Short exercise 1: Duplicate the shape-movement records below line for line, omitting the pictures.

UNITED STATES
SECURITIES AND EXCHANGE COMMISSION
Washington, D.C. 20549
FORM 8-K
CURRENT REPORT
PURSUANT TO SECTION 13 OR 15(d)
OF THE SECURITIES EXCHANGE ACT OF 1934
February 29, 2016
Date of Report (Date of earliest event reported)
Installed Building Products, Inc.
(Exact name of registrant as specified in its charter)
Delaware | 001-36307 | 45-3707650 | ||
(State or other jurisdiction of incorporation) | (Commission File No.) | (I.R.S. employer identification number) |
495 South High Street, Suite 50
Columbus, Ohio 43215
(Address of principal executive offices, including zip code)
(614) 221-3399
(Registrant’s telephone number, including area code)

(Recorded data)
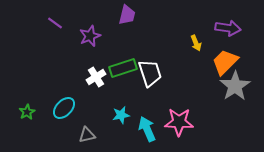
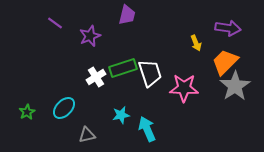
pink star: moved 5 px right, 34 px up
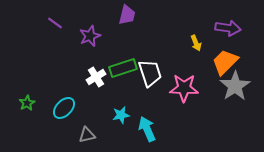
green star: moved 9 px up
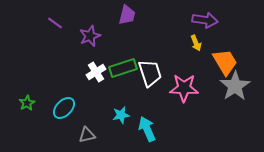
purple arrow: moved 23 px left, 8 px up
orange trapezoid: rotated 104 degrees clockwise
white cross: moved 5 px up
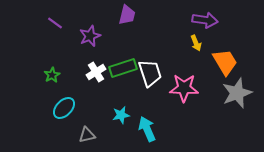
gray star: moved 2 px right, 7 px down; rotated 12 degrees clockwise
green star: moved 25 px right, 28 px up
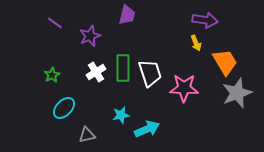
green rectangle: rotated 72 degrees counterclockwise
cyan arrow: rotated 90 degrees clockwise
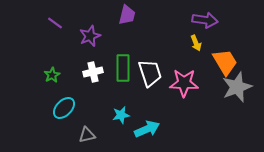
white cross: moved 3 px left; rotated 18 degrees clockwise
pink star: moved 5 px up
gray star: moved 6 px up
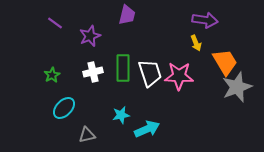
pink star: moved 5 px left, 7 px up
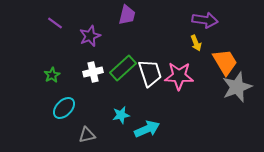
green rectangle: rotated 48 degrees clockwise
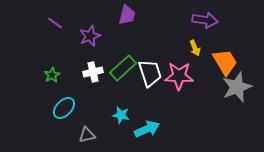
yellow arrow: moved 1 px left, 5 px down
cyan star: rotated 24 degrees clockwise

Short exercise 2: Pick up the Installed Building Products Form 8-K filing above after its last line and continue it.

Expected output 1:
pink star: moved 5 px right, 34 px up
green star: moved 9 px up
purple arrow: moved 23 px left, 8 px up
orange trapezoid: rotated 104 degrees clockwise
white cross: moved 5 px up
gray star: moved 2 px right, 7 px down; rotated 12 degrees clockwise
green star: moved 25 px right, 28 px up
green rectangle: rotated 72 degrees counterclockwise
cyan arrow: rotated 90 degrees clockwise
white cross: moved 3 px left; rotated 18 degrees clockwise
pink star: moved 5 px up
gray star: moved 6 px up
pink star: moved 5 px left, 7 px up
green rectangle: rotated 48 degrees clockwise
yellow arrow: moved 1 px left, 5 px down
cyan star: rotated 24 degrees clockwise

Expected output 2:
Check the appropriate box below if the Form 8-K filing is intended to simultaneously satisfy the filing obligations of the registrant under any of the following provisions (see General Instruction A.2. below):
¨ | Written communications pursuant to Rule 425 under the Securities Act (17 CFR 230.425) |
¨ | Soliciting material pursuant to Rule 14a-12 under the Exchange Act (17 CFR 240.14a-12) |
¨ | Pre-commencement communications pursuant to Rule 14d-2(b) under the Exchange Act (17 CFR 240.14d-2(b)) |
¨ | Pre-commencement communications pursuant to Rule 13e-4(c) under the Exchange Act (17 CFR 240.13e-4(c)) |
Item 1.01. | Entry into a Material Definitive Agreement. |
On February 29, 2016, Installed Building Products, Inc., a Delaware corporation (the “Company”), as borrower, entered into a Credit and Security Agreement (the “Credit and Security Agreement”) with the lenders named therein and KeyBank National Association, as joint lead arranger, sole book runner, administrative agent, swing line lender and issuing lender. All of the obligations under the Credit and Security Agreement will be guaranteed by the existing and future direct and indirect material domestic subsidiaries of the Company, other than Suburban Insulation, Inc. (the “Guarantors”). The following description of the material terms and conditions of the Credit and Security Agreement does not purport to be complete and is subject to and qualified in its entirety by the full text of the Credit and Security Agreement, a copy of which is attached as Exhibit 10.1 to this Current Report on Form 8-K and is incorporated herein by reference.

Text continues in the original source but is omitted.